**Task requirements:**
(1) According to the hearing loss text, how many people with SSNHL lose hearing in only one ear?
(2) Quote the hearing loss text between "Many people notice" and "the hearing loss.", inclusive.

Hearing loss is the 3rd most common health problem. There are different types of hearing loss. Some can be improved with surgery while others cannot. Appropriate treatment for hearing loss depends on complete evaluation of a patient’s medical history, physical exam of the ear and audiologic testing. The Indigo ENT group works closely with skilled audiologists and hearing aid specialists to offer the best evaluation and treatment according to your type of hearing loss.
Sudden Sensorineural Hearing loss
Sudden sensorineural hearing loss (SSNHL), commonly known as sudden deafness, occurs as an unexplained, rapid loss of hearing—usually in one ear—either at once or over several days. It should be considered a medical emergency. Anyone who experiences SSNHL should visit a doctor immediately. Sometimes, people with SSNHL put off seeing a doctor because they think their hearing loss is due to allergies, a sinus infection, earwax plugging the ear canal, or other common conditions. However, delaying SSNHL diagnosis and treatment may decrease the effectiveness of treatment.
Nine out of ten people with SSNHL lose hearing in only one ear. SSNHL is diagnosed by conducting a hearing test. If the test shows a loss of at least 30 decibels (decibels are a measure of sound) in three connected frequencies (frequency is a measure of pitch—high to low), the hearing loss is diagnosed as SSNHL. As an example, a hearing loss of 30 decibels would make conversational speech sound more like a whisper.
Many people notice that they have SSNHL when they wake up in the morning. Others first notice it when they try to use the deafened ear, for example when going to use a phone. Still others notice a loud, alarming “pop” just before their hearing disappears. People with sudden deafness may experience dizziness, have ringing in their ear or both.
About half of people with SSNHL will recover some or all of their hearing spontaneously, usually within one to two weeks from onset. Treatment is best received within 72 hours of developing the hearing loss.

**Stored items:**
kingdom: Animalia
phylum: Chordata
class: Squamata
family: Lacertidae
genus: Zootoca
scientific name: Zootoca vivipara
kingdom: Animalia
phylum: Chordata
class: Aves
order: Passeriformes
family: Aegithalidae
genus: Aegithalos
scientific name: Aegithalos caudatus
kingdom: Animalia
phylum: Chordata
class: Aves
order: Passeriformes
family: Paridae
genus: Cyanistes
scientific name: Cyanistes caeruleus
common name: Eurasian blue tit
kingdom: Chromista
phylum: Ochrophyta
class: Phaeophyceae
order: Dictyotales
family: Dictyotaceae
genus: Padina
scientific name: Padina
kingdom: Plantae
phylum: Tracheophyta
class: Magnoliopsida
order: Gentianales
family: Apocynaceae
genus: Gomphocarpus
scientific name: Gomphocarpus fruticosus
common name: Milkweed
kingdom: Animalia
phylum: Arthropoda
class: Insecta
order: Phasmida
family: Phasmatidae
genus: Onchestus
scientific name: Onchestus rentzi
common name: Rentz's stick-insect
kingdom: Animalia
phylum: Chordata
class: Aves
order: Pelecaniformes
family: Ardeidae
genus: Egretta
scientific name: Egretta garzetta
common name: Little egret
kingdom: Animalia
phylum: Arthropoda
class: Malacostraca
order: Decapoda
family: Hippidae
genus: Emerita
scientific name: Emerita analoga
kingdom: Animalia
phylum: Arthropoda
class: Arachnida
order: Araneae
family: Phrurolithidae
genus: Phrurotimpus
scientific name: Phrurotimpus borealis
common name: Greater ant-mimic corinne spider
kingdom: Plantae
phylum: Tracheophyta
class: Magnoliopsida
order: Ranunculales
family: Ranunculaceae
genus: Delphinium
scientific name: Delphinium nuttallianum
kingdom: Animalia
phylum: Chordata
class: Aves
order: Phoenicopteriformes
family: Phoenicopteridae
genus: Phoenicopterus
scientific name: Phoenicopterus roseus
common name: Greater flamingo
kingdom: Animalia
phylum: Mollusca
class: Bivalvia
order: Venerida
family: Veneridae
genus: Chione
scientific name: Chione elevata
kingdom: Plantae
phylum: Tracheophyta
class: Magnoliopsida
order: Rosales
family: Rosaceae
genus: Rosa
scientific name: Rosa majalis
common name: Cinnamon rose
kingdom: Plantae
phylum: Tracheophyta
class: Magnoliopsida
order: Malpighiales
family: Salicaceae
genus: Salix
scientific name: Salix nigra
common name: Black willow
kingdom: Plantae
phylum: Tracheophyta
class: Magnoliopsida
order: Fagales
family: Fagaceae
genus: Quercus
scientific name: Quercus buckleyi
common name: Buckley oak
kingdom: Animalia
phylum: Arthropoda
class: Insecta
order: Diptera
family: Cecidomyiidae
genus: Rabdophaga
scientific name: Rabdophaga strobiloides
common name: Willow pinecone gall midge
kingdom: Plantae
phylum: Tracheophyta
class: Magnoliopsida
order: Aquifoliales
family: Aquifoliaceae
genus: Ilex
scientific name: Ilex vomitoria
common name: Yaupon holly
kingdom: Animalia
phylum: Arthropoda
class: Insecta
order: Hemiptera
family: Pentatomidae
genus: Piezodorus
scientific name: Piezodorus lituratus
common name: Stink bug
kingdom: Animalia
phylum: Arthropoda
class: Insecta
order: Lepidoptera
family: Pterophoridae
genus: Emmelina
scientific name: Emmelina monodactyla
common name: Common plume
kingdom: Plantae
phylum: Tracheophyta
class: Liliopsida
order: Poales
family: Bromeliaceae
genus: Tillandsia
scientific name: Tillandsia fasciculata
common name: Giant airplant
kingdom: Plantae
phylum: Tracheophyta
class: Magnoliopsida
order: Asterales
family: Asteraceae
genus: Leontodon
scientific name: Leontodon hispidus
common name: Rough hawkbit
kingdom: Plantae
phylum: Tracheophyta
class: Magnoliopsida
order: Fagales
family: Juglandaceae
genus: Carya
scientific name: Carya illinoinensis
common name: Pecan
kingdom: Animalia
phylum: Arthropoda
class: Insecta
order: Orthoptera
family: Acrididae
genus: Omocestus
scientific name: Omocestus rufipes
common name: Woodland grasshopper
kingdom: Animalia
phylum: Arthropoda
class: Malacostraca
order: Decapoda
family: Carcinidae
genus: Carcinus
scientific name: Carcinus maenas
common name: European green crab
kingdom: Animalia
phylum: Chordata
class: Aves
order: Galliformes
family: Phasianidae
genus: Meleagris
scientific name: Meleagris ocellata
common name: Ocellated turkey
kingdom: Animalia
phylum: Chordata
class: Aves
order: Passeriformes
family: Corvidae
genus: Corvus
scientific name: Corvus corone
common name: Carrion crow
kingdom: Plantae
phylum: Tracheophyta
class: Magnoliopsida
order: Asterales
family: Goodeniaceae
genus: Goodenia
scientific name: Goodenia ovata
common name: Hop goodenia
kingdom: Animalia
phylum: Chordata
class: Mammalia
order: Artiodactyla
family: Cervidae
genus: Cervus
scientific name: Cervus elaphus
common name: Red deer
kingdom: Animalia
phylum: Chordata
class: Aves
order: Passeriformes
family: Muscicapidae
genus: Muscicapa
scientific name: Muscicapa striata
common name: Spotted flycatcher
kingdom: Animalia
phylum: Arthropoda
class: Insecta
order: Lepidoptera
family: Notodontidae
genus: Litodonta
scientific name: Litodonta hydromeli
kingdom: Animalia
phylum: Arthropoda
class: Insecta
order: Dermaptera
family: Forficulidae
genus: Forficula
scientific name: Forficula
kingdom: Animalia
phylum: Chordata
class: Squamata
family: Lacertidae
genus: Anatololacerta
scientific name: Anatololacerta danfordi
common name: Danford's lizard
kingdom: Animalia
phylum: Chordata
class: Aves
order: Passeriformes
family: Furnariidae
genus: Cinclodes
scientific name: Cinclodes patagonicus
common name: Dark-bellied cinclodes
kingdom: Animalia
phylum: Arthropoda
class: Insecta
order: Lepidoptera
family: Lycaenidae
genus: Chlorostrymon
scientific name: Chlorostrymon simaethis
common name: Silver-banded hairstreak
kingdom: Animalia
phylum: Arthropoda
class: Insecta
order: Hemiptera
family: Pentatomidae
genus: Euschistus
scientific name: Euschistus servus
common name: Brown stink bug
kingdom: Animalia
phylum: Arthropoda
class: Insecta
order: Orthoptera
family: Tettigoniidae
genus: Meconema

**Results for the exercise:**
(1) Nine out of ten.

(2)
Many people notice that they have SSNHL when they wake up in the morning. Others first notice it when they try to use the deafened ear, for example when going to use a phone. Still others notice a loud, alarming “pop” just before their hearing disappears. People with sudden deafness may experience dizziness, have ringing in their ear or both.
About half of people with SSNHL will recover some or all of their hearing spontaneously, usually within one to two weeks from onset. Treatment is best received within 72 hours of developing the hearing loss.